The problem every Secretary already knows
In most lodges, the Secretary is the lodge. He is the institutional memory — the one who knows which brother paid, who hasn't renewed, which Past Master to call when a degree team needs a fill-in. He keeps that knowledge across a combination of spreadsheets, a folder of scanned minutes, a group text chain, and software that hasn't changed its interface since the Clinton administration.
iMember has been the default for many jurisdictions for years. It works — barely. The UI predates smartphones. Imports break. The mobile experience is an afterthought. When the Secretary who set it up retires, the institutional knowledge leaves with him and the new Secretary inherits a system he has no idea how to run.
The problem isn't that lodges lack digital tools. The problem is that the tools weren't built for lodges — they were built for generic membership organizations, then shoehorned in. A Masonic lodge is not a generic membership organization. It has officers, not staff. Degrees, not onboarding workflows. Minutes that are reviewed and approved in open lodge. A Grand Lodge that requires an annual return in a specific format. An obligation of confidentiality that goes far beyond an NDA.

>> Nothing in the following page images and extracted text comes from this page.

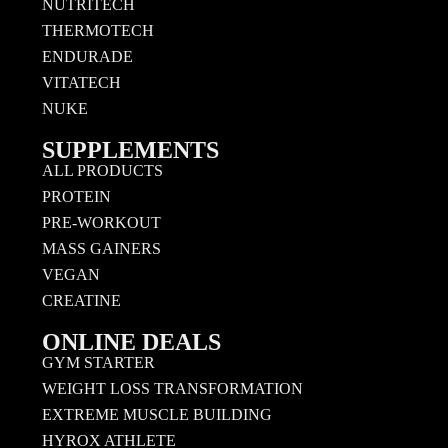
NUTRITECH
THERMOTECH
ENDURADE
VITATECH
NUKE
SUPPLEMENTS
ALL PRODUCTS
PROTEIN
PRE-WORKOUT
MASS GAINERS
VEGAN
CREATINE
ONLINE DEALS
GYM STARTER
WEIGHT LOSS TRANSFORMATION
EXTREME MUSCLE BUILDING
HYROX ATHLETE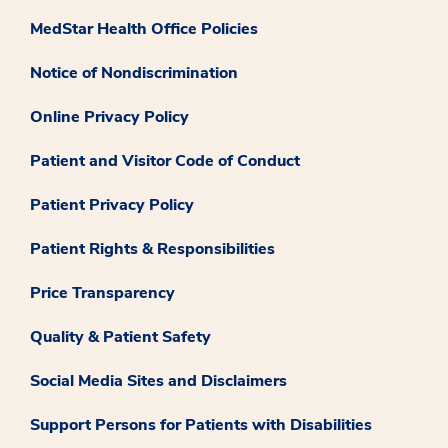
MedStar Health Office Policies
Notice of Nondiscrimination
Online Privacy Policy
Patient and Visitor Code of Conduct
Patient Privacy Policy
Patient Rights & Responsibilities
Price Transparency
Quality & Patient Safety
Social Media Sites and Disclaimers
Support Persons for Patients with Disabilities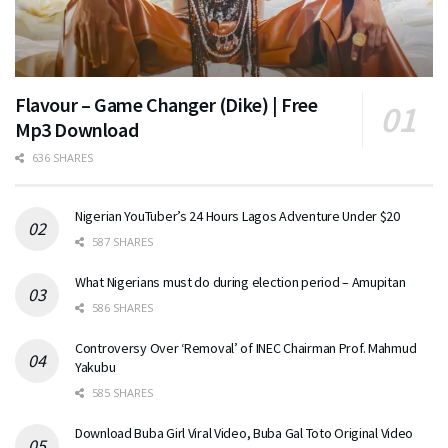
Flavour – Game Changer (Dike) | Free
Mp3 Download
636 SHARES
Nigerian YouTuber’s 24 Hours Lagos Adventure Under $20
587 SHARES
What Nigerians must do during election period – Amupitan
586 SHARES
Controversy Over ‘Removal’ of INEC Chairman Prof. Mahmud
Yakubu
585 SHARES
Download Buba Girl Viral Video, Buba Gal Toto Original Video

Why a working Mason had to build it
LodgeWise started because the builder needed it for his own lodge. The Secretary of his home lodge was doing what every Secretary does: juggling a spreadsheet, a pile of returned cheques, and a stack of last year's summonses. Something better had to exist. It didn't. So it got built.

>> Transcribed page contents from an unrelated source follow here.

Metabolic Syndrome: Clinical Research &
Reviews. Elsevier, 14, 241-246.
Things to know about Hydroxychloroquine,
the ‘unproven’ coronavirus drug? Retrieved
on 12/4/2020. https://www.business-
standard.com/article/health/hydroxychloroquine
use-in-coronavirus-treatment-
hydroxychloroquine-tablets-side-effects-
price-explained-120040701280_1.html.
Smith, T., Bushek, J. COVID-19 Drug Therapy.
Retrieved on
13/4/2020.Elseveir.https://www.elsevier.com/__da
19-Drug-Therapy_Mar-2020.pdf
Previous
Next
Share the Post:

Because it was built by someone who sits in lodge, it starts from the right place. The architecture respects the confidentiality obligations that every Master Mason takes. The feature set maps to the actual work: tracking dues, managing the officer line, producing the annual return, sending summonses, coordinating the degree team. Not "membership management for nonprofits, adapted for lodges."
LodgeWise is not a venture-backed SaaS company optimising for user-growth metrics. It is one Mason building a tool he genuinely needs, making it available to other lodges, and keeping it honest.